First, we set up a static data set.
We extract 1500 data points from the Bars and Gaussians data stream generator
with 5\% noise and put them into a \code{DSD_Memory}. This object is used
to replay the same part of the data stream for each algorithm.
We will use the first
1000 points to learn the clustering and the remaining 500 points for
evaluation.

<<data_bng, fig=TRUE, include=FALSE>>=
set.seed(1000)
library("stream")
stream <- DSD_BarsAndGaussians(noise = .05) %>% DSD_Memory(n = 1500)
stream
plot(stream)
@

\begin{figure}
\centering
\includegraphics[width=.5\linewidth]{stream-data_bng}
\caption{Bars and Gaussians data set.}
\label{figure:data_bng}
\end{figure}

Figure~\ref{figure:data_bng} shows the structure of the data set.
It consists of four clusters,
two Gaussians and two uniformly filled,
slightly rotated rectangular clusters. The Gaussian and the
bar to the right have $1/3$ the density of the other two clusters.

We initialize four algorithms from \pkg{stream}. We choose the parameters
experimentally so that the algorithms produce each approximately 100 micro-clusters.

<<>>=
algorithms <- list(
  'Sample' = DSC_TwoStage(micro = DSC_Sample(k = 100),
    macro = DSC_Kmeans(k = 4)),
  'Window' = DSC_TwoStage(micro = DSC_Window(horizon = 100),
    macro = DSC_Kmeans(k = 4)),
  'D-Stream' = DSC_DStream(gridsize = .7, Cm = 1.5),
  'DBSTREAM' = DSC_DBSTREAM(r = .45)
)
@

The algorithms are reservoir sampling reclustered with weighted $k$-means,
sliding window reclustered with weighted $k$-means, D-Stream and
DBSTREAM with their built-in reclustering strategies.
We store the algorithms in a list for easier handling and then cluster the same
1000 data points with each algorithm. Note that we have to reset the stream
each time before we cluster with a new algorithm.

<<>>=
for(a in algorithms) {
  reset_stream(stream)
  update(a, stream, n = 1000)
}
@

We use \code{nclusters()} with \code{type="micro"}
to inspect the number of micro-clusters.

**WORK INSTRUCTION 1**
List the names given to the algorithms in the list defined in the clustering walkthrough.
**WORK INSTRUCTION 2**
Duplicate the clustering walkthrough from "We will use" up to and including "plot(stream)".

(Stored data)
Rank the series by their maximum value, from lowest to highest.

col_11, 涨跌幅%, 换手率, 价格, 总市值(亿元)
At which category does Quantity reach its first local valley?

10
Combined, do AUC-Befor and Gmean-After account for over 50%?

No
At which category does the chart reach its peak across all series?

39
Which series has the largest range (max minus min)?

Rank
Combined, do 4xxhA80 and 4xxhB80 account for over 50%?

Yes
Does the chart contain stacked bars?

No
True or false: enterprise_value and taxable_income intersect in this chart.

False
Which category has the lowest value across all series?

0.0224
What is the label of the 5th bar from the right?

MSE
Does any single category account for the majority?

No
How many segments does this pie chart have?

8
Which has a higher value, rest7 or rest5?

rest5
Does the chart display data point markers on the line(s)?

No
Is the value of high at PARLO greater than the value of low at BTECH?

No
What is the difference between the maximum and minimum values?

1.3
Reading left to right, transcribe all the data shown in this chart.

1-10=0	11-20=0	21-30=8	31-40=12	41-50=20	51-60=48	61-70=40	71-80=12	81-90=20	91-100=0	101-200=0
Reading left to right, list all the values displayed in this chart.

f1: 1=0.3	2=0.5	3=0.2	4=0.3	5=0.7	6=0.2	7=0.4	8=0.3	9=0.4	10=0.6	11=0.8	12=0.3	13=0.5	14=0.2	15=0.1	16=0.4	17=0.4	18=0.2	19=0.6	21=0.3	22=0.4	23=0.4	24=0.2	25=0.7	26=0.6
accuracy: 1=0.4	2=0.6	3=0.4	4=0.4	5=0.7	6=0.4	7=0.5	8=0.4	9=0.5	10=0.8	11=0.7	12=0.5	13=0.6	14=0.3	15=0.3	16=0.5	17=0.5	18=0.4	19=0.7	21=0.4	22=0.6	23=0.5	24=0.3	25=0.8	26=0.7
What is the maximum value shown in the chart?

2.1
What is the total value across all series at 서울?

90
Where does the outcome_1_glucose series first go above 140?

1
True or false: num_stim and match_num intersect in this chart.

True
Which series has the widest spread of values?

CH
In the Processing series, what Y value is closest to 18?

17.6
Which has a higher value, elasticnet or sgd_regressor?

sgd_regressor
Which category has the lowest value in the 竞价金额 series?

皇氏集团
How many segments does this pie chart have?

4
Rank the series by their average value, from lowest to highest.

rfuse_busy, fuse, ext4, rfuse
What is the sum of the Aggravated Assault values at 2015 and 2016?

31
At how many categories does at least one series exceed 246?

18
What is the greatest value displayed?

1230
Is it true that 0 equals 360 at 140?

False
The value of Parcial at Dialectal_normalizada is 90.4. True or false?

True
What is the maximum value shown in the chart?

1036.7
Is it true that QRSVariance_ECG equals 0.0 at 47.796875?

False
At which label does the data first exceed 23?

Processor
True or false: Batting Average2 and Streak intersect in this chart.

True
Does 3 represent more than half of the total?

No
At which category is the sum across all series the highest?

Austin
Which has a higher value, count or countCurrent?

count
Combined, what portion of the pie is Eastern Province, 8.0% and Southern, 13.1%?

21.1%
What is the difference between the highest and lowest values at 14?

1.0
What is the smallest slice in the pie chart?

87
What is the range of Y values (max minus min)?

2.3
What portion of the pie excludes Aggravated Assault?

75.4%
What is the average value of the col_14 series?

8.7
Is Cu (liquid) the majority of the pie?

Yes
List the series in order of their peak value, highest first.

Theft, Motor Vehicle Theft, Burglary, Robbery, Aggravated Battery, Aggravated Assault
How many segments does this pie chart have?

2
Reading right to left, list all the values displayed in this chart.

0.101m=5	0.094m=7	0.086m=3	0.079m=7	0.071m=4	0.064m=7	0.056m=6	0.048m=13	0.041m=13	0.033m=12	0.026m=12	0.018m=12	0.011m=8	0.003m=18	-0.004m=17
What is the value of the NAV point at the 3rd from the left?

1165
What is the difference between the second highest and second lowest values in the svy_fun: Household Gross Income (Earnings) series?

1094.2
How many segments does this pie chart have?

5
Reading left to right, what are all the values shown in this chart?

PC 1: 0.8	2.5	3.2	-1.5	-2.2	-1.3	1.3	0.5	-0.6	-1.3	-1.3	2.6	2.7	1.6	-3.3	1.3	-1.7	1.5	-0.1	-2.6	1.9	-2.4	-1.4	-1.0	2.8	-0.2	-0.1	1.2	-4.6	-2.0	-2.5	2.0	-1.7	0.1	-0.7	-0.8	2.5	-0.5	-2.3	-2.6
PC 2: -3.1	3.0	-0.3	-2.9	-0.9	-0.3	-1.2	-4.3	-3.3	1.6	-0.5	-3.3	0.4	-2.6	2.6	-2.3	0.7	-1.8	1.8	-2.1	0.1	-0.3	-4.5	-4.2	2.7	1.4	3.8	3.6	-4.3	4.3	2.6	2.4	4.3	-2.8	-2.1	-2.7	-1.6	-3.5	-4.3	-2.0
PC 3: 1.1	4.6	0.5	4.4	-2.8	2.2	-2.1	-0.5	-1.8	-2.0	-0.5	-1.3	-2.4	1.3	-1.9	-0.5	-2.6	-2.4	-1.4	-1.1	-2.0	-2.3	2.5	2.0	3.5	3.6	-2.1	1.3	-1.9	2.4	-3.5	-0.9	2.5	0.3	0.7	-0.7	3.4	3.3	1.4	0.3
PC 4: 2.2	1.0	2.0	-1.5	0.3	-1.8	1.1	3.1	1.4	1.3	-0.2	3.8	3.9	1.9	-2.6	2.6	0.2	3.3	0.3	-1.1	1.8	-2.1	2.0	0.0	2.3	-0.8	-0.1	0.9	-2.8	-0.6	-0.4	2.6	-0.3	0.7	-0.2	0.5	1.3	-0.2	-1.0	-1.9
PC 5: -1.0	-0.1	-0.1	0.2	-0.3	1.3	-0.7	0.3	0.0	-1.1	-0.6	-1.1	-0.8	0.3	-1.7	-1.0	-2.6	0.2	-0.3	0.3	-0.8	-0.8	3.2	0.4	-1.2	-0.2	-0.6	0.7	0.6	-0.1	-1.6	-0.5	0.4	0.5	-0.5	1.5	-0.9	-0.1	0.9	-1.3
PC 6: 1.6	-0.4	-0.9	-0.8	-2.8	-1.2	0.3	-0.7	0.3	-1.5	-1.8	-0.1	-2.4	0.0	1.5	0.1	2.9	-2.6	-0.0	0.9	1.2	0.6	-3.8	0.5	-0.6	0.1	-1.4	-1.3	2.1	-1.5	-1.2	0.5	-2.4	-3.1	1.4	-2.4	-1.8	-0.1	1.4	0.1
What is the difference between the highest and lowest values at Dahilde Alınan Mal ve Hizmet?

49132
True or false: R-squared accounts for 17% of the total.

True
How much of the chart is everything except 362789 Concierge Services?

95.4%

**OUTPUT 1**
Sample, Window, D-Stream, DBSTREAM

**OUTPUT 2**
We will use the first
1000 points to learn the clustering and the remaining 500 points for
evaluation.

<<data_bng, fig=TRUE, include=FALSE>>=
set.seed(1000)
library("stream")
stream <- DSD_BarsAndGaussians(noise = .05) %>% DSD_Memory(n = 1500)
stream
plot(stream)